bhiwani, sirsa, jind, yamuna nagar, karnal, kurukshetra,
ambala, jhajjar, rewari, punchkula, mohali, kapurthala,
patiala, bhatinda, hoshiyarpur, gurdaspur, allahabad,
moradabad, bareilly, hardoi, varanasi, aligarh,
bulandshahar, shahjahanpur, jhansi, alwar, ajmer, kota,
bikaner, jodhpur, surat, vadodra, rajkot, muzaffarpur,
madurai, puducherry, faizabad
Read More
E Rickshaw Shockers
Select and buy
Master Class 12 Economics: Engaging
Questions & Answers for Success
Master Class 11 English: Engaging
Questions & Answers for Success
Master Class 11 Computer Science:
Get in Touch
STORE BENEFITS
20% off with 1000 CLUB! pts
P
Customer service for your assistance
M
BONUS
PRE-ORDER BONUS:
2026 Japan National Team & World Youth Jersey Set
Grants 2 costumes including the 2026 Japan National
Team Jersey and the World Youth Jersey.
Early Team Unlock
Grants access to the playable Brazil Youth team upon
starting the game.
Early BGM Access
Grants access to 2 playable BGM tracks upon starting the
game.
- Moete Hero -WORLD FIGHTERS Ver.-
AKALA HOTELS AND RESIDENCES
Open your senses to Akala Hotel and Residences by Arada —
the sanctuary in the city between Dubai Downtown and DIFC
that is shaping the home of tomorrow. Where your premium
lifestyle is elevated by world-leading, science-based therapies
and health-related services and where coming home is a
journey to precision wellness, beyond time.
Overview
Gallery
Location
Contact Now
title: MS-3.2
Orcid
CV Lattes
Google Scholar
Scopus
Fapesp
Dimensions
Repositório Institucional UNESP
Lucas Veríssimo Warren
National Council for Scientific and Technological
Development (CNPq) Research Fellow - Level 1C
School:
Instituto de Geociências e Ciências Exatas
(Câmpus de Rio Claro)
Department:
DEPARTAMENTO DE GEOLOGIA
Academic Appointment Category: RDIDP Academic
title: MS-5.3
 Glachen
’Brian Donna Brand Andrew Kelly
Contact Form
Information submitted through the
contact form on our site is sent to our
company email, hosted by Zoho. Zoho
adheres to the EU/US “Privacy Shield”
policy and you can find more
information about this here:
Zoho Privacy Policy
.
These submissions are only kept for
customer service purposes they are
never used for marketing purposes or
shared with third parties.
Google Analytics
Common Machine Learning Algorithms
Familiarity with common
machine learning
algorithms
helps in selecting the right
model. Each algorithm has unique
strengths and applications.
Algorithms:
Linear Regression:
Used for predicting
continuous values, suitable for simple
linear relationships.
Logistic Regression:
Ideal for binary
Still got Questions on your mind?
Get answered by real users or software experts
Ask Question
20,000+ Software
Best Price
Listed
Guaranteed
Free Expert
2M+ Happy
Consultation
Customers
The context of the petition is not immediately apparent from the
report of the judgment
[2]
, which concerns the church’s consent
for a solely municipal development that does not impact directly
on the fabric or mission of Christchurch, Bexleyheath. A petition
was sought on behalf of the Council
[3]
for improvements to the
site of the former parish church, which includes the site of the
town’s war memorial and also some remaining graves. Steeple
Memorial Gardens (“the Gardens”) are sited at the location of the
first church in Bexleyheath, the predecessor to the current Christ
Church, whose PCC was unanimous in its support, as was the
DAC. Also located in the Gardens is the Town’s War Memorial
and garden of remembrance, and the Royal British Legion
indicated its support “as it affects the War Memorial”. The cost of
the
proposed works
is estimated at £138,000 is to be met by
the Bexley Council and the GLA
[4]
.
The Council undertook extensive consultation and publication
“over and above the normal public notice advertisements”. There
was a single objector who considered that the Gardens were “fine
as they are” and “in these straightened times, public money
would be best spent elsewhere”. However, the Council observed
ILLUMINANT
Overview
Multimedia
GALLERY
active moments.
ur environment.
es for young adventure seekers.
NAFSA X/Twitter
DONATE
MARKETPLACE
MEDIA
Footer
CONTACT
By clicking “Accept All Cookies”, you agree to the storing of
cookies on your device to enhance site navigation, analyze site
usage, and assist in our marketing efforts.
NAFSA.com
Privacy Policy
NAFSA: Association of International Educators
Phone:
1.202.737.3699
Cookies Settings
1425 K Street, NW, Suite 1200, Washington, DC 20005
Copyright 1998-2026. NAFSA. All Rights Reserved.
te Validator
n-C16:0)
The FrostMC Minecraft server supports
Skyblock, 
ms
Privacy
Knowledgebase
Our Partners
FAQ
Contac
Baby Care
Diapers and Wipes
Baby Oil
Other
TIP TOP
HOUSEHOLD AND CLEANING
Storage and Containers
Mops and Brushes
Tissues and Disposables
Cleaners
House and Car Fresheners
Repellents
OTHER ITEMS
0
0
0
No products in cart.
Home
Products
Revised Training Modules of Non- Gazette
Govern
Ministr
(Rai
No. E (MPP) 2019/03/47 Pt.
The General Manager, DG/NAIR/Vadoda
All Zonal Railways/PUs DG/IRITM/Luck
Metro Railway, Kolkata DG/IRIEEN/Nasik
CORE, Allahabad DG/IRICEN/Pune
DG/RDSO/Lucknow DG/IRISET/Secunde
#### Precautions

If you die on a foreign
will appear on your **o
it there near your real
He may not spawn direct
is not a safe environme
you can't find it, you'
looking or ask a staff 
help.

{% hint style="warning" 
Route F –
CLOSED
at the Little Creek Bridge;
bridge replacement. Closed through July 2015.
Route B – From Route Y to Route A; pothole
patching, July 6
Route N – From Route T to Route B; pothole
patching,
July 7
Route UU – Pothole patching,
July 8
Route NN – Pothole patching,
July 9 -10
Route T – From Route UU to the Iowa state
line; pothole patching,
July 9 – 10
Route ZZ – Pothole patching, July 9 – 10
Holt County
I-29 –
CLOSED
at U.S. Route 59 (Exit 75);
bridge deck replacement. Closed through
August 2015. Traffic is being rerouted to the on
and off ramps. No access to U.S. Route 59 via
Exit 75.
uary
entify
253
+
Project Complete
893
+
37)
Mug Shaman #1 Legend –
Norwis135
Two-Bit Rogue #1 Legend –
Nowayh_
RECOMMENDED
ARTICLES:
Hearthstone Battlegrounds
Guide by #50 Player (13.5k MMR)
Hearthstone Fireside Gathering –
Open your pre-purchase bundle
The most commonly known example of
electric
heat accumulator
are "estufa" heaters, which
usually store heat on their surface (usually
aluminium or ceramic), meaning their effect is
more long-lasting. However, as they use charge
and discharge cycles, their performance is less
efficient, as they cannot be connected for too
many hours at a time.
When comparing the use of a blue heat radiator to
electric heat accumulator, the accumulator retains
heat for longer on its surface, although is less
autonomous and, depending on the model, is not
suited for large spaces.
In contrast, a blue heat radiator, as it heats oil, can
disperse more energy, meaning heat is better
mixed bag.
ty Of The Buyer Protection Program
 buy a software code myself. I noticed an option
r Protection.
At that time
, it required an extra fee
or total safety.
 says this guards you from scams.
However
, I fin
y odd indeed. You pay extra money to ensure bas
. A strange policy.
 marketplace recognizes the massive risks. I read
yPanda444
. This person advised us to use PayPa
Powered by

_____

▶ [TASK OBJECTIVE]:
Where does the word "Engaging" show up in the material? Copy out each line that has it.

▶ [EXERCISE OUTPUT]:
Master Class 12 Economics: Engaging
Master Class 11 English: Engaging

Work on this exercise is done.